Het ontstaan van de landbouw: van jagers tot boeren:
Revolutie
Tijdens de zogeheten neolithische revolutie, ook wel de eerste landbouwrevolutie, vestigde de prehistorische mens zich steeds vaker op een vaste locatie. Men ging dus sedentair wonen: op één vaste plek. Deze revolutie begon rond 10.000 v.Chr. in het Midden-Oosten en markeert de overgang van de tijd van jagers en verzamelaars naar boeren. De tot die tijd zwervende Natufiërs streken neer bij velden wild graan en ze besloten te blijven. Er groeide namelijk zoveel graan dat verder trekken helemaal niet nodig was.
De afstammelingen van de Natufiërs verruilden de tenten en hutten van stro en dierenhuiden waarmee men eerder had rondgetrokken voor duurzamere bouwwerken en men ging zich meer bezighouden met zaken als het vervaardigen en versieren van aardewerk en het maken van textiel.
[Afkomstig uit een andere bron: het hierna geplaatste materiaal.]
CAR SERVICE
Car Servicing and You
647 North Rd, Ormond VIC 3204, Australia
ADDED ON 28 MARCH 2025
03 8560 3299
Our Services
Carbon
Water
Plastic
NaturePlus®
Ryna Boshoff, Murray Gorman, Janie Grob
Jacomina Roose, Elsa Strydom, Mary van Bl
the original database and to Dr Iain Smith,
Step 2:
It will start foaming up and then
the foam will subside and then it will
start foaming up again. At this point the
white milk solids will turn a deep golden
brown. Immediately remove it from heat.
Na verloop van tijd ontwikkelde men ook gereedschappen om de grond mee te bewerken en er werden voorraden aangelegd voor de winterperiode.
Het gebied waar deze revolutie zich voltrok wordt aangeduid als de ‘vruchtbare halve maan’ (of sikkel) en bevindt zich in de omgeving van het oude Mesopotamië. Klimaatverandering maakte de ontwikkeling hier mogelijk. De zomers werden warmer en droger en de winters zachter en natter. Jagers-verzamelaars ontdekten vervolgens hoe ze gewassen als tarwe en gerst konden verbouwen in de vruchtbare grond. Ook leerden ze de opbrengst van gewassen te vermeerderen door bepaalde soorten te selecteren. De vroegste boeren deden nog volop aan de jacht, maar na verloop van tijd leerde men ook hoe men dieren kon temmen, zoals de hond, het schaap, het rund en het varken.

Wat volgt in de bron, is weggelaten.